[DATA EXTRACTS — start]

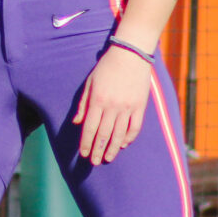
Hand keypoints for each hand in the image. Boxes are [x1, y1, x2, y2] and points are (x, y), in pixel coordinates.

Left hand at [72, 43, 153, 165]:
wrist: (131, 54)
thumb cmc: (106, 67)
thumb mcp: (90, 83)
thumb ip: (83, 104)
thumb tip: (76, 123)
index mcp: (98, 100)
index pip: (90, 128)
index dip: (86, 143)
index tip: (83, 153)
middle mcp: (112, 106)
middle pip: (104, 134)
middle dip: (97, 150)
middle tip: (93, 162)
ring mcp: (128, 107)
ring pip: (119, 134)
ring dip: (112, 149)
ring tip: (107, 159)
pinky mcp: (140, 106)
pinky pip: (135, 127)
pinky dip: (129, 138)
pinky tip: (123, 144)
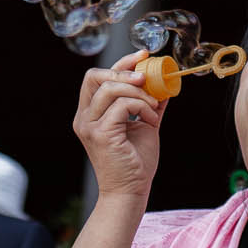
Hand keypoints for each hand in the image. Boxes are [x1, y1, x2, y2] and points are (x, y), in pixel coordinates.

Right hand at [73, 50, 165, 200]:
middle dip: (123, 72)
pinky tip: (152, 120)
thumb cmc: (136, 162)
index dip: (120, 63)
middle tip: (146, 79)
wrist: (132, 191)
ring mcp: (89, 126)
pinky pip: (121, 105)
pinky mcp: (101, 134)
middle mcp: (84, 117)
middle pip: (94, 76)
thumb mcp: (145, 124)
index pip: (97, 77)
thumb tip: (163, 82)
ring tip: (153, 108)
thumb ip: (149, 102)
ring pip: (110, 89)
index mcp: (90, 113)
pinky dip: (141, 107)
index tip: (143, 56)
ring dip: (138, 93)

[DATA EXTRACTS — finish]
[DATA EXTRACTS — start]

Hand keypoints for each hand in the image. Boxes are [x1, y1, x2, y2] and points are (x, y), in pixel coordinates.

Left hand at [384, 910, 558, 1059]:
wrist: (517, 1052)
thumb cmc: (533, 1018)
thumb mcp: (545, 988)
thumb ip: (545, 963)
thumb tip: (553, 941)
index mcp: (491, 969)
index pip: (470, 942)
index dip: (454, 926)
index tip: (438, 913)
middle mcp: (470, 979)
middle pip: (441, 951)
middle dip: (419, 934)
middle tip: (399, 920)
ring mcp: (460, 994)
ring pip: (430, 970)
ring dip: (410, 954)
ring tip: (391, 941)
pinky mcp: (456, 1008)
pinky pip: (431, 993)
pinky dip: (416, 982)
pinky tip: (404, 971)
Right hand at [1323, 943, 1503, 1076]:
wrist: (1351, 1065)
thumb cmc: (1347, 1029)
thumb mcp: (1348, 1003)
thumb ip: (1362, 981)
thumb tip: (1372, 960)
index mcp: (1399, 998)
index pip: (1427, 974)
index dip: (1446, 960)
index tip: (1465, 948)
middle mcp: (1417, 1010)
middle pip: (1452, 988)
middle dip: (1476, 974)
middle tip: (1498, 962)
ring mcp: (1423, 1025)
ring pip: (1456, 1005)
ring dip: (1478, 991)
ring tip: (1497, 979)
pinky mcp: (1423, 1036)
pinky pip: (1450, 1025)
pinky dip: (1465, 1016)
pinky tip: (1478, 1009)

[DATA EXTRACTS — finish]
[DATA EXTRACTS — start]

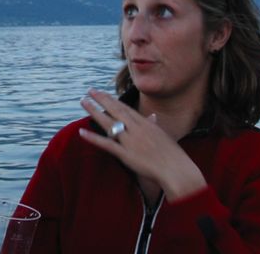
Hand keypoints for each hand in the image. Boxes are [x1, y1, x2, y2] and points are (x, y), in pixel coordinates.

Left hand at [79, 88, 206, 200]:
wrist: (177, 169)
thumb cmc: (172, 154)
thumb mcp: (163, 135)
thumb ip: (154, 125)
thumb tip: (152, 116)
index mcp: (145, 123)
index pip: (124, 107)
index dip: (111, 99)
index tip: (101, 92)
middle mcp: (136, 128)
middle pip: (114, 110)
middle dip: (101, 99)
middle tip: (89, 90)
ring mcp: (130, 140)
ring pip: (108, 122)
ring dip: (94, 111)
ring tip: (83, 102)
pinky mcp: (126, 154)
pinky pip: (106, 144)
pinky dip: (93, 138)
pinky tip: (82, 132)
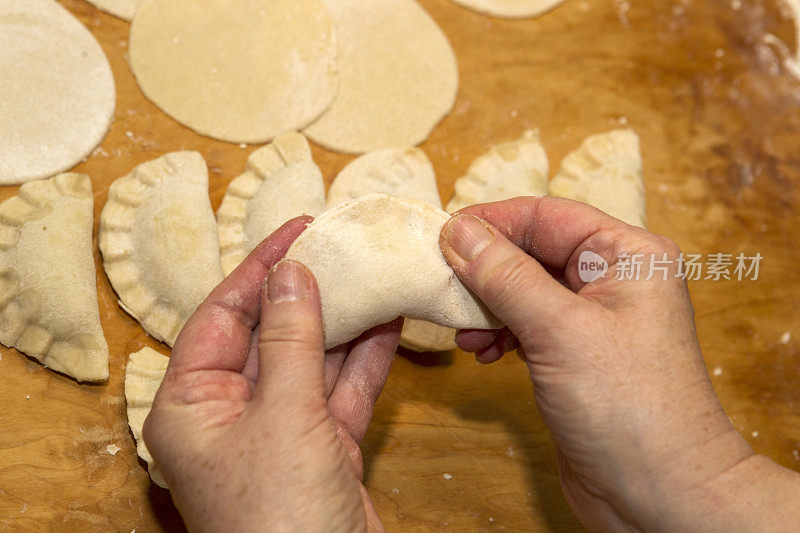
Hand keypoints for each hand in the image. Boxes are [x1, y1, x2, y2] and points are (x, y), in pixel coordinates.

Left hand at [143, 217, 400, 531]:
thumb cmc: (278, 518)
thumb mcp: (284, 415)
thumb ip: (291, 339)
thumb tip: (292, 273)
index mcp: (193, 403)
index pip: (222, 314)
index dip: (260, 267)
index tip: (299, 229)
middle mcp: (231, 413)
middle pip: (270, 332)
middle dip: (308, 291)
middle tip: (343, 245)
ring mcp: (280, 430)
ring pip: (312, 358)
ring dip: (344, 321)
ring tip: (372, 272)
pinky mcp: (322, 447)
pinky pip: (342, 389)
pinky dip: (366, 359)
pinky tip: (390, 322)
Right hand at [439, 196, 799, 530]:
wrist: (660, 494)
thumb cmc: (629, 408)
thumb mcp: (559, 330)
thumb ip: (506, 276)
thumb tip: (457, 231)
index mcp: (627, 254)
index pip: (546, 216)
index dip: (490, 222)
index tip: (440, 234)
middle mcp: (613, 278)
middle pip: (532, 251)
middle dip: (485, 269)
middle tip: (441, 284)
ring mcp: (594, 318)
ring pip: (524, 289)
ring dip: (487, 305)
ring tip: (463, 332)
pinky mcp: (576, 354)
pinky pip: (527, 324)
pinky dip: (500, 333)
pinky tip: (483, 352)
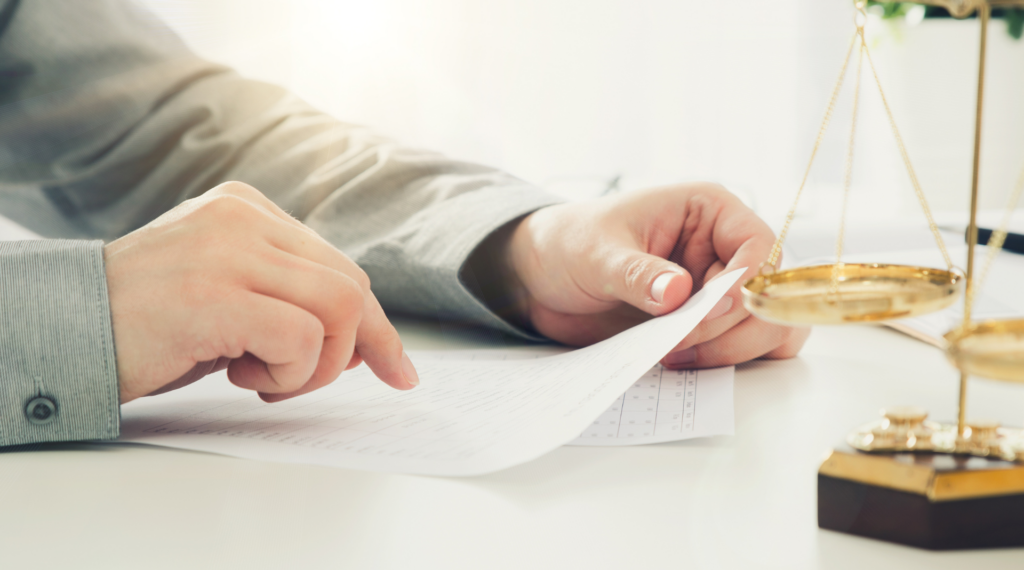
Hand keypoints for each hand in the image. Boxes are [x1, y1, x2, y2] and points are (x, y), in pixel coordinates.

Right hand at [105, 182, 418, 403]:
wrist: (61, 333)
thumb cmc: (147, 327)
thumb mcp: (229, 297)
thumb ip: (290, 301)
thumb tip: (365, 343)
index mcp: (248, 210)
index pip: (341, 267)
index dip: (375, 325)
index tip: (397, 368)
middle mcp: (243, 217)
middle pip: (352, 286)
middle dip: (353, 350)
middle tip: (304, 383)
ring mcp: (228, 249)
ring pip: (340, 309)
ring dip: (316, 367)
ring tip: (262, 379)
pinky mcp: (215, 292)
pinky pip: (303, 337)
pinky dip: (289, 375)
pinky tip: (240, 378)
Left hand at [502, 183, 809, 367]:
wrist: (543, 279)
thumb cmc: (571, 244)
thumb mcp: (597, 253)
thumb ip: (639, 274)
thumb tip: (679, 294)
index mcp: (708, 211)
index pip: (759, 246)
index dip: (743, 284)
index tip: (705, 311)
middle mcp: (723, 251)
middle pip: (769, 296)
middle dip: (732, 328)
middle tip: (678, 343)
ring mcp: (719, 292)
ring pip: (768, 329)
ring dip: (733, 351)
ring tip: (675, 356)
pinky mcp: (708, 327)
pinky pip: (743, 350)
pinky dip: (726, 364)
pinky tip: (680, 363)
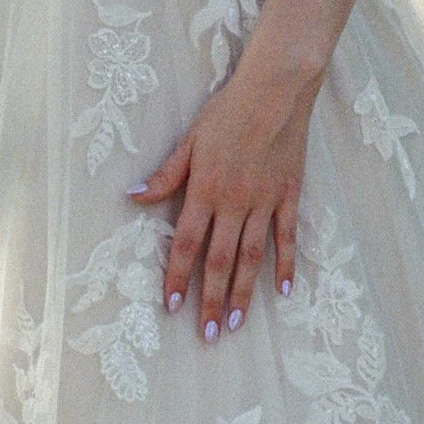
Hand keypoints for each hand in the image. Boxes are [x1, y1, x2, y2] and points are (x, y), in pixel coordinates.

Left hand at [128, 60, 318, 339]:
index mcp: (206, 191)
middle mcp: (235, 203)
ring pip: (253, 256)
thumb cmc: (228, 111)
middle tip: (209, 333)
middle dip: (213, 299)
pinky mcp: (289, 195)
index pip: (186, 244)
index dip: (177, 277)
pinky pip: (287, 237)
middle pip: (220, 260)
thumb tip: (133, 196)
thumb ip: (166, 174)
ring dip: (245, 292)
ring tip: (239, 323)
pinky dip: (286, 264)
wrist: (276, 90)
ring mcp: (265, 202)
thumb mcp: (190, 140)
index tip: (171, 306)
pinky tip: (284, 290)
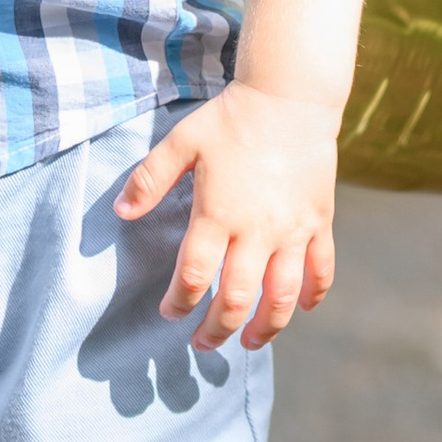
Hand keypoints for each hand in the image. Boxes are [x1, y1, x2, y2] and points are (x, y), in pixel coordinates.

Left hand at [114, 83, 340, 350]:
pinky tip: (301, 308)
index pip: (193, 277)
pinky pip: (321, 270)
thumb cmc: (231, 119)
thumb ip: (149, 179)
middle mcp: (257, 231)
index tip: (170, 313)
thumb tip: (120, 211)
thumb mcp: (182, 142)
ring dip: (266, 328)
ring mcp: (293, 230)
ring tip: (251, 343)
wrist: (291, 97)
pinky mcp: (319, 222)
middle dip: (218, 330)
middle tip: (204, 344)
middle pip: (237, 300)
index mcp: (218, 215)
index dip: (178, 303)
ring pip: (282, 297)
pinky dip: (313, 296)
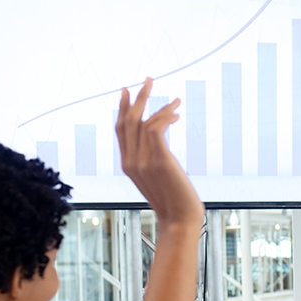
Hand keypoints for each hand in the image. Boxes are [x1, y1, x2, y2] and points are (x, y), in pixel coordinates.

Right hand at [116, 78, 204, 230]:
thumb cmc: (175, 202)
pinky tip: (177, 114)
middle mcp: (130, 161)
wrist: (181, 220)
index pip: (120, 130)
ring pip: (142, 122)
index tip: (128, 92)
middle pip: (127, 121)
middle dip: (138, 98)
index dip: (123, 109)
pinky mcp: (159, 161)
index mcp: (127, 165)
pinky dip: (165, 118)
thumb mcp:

[DATA EXTRACTS — finish]

_EXERCISE:_ Return every line holding the word "Left" from the records.

_EXPECTED OUTPUT:_
Left hand at [72, 43, 153, 165]:
Left hand at [384, 910, 558, 1059]:
Left hand at [79, 88, 206, 200]:
Left hand at [143, 217, 400, 531]:
Left hand at [502, 183, 809, 367]:
Left hand at [128, 60, 318, 339]:
Left hand at [114, 83, 340, 350]:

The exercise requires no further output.